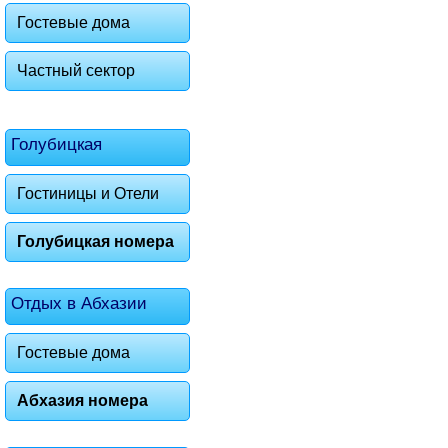
Гостевые дома
Частный сектор
Голубицкая
Гостиницы и Отели
Голубицкая номера
Отдых в Абхазии
Гостевые дома
Абхазия номера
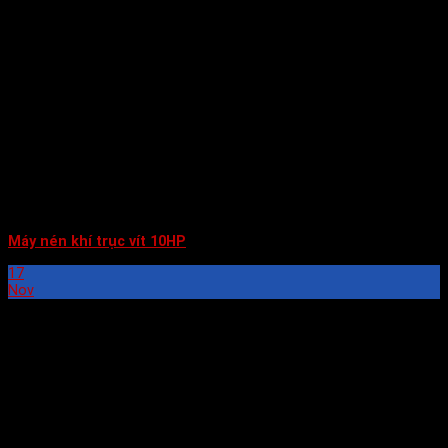
Máy nén khí trục vít 10HP
17
Nov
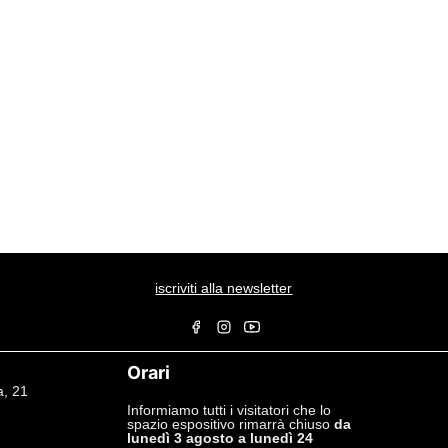
iscriviti alla newsletter
Orari
a, 21
Informiamo tutti i visitatori che lo
spazio espositivo rimarrà chiuso
da
lunedì 3 agosto a lunedì 24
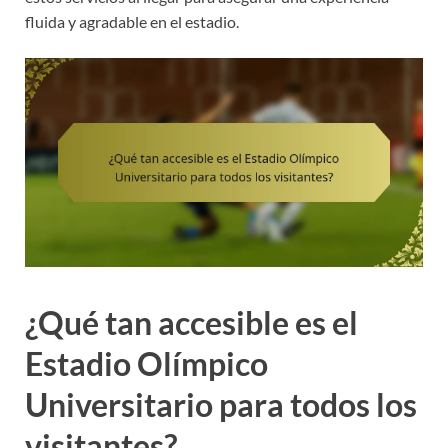
fluida y agradable en el estadio.
¿Qué tan accesible es el
Estadio Olímpico
Universitario para todos los
visitantes?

··········

* Written task
Number the lines of the entries from the one holding "fluida y agradable en el estadio." through the last line of the entries, both included, and leave out any blank lines.

* Result of this task
1. fluida y agradable en el estadio.
2. ¿Qué tan accesible es el
3. Estadio Olímpico
4. Universitario para todos los
5. visitantes?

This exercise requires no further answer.